"Italia," answered the first file of our advanced guard, and the Cavaliere di Casteluccio rode up at the head of his company of volunteers; all bold athletic fellows, armed with rifles and poniards, and carrying their ammunition in leather pouches or large buffalo horns.

Below us, in Bagnara, all was still; the poor doomed soldiers slept soundly: not a light twinkled, not a sound broke the silence, save the rustle of the leafless trees, or the dash of the lonely sea as it rolled on the shingly beach. At times a red light shot across the sky to the westward; it rose from the peak of Stromboli in the distant isles of Æolus. We held a council in the olive grove before advancing.

"Signor Casteluccio, be so good," said I, "as to describe the enemy's post."

"The voltigeurs are 600 strong, and commanded by a Colonel Pepe——"

"Any relation of Don Pepe?" asked the visconte, laughing.

"A tall lanthorn-jawed fellow, with a scar over the left eye," said the cavaliere.

"The same," said I: "we have met before."

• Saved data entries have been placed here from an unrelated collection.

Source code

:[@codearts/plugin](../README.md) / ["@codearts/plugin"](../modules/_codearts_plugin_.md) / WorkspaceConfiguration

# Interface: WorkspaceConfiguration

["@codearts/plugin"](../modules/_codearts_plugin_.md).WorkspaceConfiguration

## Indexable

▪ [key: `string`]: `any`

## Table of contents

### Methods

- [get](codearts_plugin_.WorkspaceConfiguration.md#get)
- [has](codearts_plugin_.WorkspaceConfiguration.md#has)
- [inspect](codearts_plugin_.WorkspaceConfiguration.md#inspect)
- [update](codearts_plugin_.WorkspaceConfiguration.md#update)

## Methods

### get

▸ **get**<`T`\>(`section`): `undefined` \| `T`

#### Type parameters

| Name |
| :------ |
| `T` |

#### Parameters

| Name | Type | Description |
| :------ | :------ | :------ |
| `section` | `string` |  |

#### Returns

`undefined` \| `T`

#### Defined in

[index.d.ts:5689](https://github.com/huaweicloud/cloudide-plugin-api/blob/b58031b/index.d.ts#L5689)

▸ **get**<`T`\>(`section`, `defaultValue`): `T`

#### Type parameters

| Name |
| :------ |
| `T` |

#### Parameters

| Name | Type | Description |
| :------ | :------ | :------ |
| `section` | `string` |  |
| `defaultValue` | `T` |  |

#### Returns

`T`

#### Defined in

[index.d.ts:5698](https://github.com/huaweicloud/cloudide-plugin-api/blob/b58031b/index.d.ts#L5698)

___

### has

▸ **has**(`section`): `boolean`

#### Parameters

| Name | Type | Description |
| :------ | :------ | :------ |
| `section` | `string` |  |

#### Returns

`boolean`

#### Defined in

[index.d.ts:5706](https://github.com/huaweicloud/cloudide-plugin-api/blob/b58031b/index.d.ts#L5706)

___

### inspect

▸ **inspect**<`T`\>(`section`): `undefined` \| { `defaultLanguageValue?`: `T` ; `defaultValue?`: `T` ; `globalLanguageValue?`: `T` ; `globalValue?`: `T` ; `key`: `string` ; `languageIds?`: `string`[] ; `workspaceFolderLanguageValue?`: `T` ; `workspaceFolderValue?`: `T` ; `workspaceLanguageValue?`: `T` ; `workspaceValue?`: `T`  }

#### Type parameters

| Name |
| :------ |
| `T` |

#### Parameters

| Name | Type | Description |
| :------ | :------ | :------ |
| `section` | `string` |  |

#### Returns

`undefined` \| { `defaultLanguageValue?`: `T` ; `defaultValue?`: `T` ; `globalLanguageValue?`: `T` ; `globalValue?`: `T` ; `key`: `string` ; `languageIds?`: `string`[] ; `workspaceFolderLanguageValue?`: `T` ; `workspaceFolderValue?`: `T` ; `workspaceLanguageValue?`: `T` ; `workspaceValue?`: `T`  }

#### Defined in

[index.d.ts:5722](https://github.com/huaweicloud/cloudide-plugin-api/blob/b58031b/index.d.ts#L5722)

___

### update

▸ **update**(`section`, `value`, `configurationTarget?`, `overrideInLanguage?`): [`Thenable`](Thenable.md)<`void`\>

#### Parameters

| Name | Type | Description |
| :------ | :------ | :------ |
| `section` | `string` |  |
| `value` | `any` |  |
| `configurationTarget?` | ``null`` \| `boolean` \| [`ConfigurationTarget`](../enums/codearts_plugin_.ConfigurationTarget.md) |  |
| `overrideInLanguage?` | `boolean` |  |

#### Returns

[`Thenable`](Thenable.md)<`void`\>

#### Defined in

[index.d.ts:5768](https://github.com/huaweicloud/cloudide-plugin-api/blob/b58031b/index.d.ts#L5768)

"He occupies the house of the podesta, a stone building, well loop-holed and barricaded; the approach to it is defended by three twelve-pounders, which sweep the principal street, and are always loaded with round and tin-case shot. A hundred voltigeurs garrison the house; the others are quartered in those adjoining; and the defensive arrangements are such, that they can all act in concert, and, like a star-fort, the post gives a cross fire at every angle."

"The safest approach?"

"Is from the seaward. There a deep rut leads directly from the shore to the town; thick foliage overhangs it, under which we can advance unseen. A single sentinel guards the point—the night is dark—you comprehend me?" added the cavaliere, smiling grimly, as he touched one of those villainous stilettos, which his countrymen were never without.